Exercise requirements: Please transcribe exactly, and only, the lines of the data below between the line holding "SP-648, owner: Janice Davies -> Gregory Adams" and the line holding "#7, due: Sep 11 -> Sep 16", inclusive.

Stored data:
=== Section Start ===
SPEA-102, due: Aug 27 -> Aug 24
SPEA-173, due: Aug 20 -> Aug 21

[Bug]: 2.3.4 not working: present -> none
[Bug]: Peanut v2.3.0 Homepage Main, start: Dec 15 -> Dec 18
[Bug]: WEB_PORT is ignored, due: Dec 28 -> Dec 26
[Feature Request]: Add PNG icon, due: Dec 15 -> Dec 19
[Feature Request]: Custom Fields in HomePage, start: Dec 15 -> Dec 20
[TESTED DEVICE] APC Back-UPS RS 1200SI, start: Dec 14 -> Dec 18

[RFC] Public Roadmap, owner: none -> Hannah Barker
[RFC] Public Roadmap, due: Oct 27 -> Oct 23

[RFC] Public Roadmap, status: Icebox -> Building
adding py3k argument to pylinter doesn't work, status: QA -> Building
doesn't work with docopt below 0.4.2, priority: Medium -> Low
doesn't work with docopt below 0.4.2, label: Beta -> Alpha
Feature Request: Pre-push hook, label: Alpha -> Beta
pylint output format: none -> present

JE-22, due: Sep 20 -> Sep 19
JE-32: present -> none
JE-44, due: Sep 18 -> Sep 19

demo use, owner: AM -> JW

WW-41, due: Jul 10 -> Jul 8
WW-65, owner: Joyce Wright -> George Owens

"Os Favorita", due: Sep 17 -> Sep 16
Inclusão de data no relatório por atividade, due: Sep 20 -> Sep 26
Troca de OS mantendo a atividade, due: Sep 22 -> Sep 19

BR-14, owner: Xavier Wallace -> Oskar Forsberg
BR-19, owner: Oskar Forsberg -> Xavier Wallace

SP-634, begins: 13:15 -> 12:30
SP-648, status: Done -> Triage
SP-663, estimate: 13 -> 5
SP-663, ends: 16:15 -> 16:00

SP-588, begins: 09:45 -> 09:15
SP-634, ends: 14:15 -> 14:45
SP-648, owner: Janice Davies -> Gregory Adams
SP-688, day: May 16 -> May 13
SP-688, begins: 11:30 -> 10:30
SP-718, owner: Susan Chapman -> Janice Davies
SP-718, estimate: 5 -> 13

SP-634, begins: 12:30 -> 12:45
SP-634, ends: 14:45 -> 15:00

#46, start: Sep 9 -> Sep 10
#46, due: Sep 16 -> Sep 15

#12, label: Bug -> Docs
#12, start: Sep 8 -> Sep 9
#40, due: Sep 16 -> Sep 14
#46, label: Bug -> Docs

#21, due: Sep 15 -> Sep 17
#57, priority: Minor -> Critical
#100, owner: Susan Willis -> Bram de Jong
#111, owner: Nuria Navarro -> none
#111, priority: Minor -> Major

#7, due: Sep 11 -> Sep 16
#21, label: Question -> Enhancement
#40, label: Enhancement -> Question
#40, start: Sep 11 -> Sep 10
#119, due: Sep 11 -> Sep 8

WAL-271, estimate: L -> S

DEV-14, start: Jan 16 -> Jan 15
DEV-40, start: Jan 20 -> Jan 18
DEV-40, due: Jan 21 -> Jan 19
=== Section End ===
Finished task:
SP-648, owner: Janice Davies -> Gregory Adams
SP-688, day: May 16 -> May 13
SP-688, begins: 11:30 -> 10:30
SP-718, owner: Susan Chapman -> Janice Davies
SP-718, estimate: 5 -> 13

SP-634, begins: 12:30 -> 12:45
SP-634, ends: 14:45 -> 15:00

#46, start: Sep 9 -> Sep 10
#46, due: Sep 16 -> Sep 15

#12, label: Bug -> Docs
#12, start: Sep 8 -> Sep 9
#40, due: Sep 16 -> Sep 14
#46, label: Bug -> Docs

#21, due: Sep 15 -> Sep 17
#57, priority: Minor -> Critical
#100, owner: Susan Willis -> Bram de Jong
#111, owner: Nuria Navarro -> none
#111, priority: Minor -> Major

#7, due: Sep 11 -> Sep 16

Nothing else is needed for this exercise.